## Problem details
Please filter the listing below and copy out every line that contains the word "tarnautojų". Matches must have the same capitalization.

## Task input
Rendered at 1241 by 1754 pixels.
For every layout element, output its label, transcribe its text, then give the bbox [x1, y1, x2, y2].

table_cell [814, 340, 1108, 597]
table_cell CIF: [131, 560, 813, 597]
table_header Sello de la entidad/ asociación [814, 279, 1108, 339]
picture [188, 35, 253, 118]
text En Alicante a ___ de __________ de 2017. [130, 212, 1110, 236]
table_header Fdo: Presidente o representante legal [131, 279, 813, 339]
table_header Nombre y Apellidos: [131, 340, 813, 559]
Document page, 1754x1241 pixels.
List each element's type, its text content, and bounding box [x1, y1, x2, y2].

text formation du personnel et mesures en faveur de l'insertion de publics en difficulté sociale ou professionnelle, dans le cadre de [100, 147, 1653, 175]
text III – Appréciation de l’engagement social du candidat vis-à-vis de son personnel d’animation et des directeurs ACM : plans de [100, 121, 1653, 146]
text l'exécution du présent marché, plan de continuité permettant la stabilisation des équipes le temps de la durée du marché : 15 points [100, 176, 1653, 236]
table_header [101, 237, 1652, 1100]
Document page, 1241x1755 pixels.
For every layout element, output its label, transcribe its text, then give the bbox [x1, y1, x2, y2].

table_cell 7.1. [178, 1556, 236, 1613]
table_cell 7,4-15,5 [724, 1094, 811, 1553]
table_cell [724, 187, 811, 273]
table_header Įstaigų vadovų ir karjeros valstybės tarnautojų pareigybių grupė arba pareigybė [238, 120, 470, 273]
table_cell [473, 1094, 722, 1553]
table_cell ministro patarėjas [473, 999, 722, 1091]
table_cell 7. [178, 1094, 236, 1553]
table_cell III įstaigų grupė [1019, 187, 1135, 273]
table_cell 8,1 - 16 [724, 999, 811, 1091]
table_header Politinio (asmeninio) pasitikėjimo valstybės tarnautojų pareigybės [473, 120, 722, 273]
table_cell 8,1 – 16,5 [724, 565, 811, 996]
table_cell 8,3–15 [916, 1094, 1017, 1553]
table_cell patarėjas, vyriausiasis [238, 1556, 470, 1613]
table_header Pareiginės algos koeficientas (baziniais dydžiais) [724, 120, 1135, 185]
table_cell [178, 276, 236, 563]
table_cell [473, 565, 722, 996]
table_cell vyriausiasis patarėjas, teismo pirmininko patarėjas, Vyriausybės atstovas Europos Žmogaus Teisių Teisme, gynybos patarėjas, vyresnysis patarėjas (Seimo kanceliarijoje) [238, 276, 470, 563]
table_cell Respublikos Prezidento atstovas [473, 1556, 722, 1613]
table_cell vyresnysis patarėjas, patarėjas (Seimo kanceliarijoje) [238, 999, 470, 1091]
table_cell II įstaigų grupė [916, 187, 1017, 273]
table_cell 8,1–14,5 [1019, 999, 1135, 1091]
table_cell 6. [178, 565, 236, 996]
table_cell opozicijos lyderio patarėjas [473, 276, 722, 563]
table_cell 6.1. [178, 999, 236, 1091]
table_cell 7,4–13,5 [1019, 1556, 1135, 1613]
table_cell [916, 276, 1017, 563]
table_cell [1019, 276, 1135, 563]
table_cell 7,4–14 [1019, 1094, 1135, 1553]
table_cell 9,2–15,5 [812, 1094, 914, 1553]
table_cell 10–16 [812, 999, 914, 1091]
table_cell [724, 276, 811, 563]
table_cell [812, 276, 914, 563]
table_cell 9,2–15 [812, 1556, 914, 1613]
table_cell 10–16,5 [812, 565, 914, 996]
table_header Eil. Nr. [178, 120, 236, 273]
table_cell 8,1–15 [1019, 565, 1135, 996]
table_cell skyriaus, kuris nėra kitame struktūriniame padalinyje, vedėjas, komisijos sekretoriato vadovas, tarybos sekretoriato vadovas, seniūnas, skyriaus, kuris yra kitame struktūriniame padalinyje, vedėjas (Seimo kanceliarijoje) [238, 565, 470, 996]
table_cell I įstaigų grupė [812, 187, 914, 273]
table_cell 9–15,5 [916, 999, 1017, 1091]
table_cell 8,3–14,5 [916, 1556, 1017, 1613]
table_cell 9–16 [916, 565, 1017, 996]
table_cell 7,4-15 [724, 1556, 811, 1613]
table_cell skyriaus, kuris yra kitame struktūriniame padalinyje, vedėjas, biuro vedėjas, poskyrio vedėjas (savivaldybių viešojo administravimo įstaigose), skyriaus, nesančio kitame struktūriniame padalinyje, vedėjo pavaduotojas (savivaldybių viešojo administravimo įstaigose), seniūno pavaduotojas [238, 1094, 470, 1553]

## Answer for the task
table_header Įstaigų vadovų ir karjeros valstybės tarnautojų pareigybių grupė arba pareigybė [238, 120, 470, 273]
table_header Politinio (asmeninio) pasitikėjimo valstybės tarnautojų pareigybės [473, 120, 722, 273]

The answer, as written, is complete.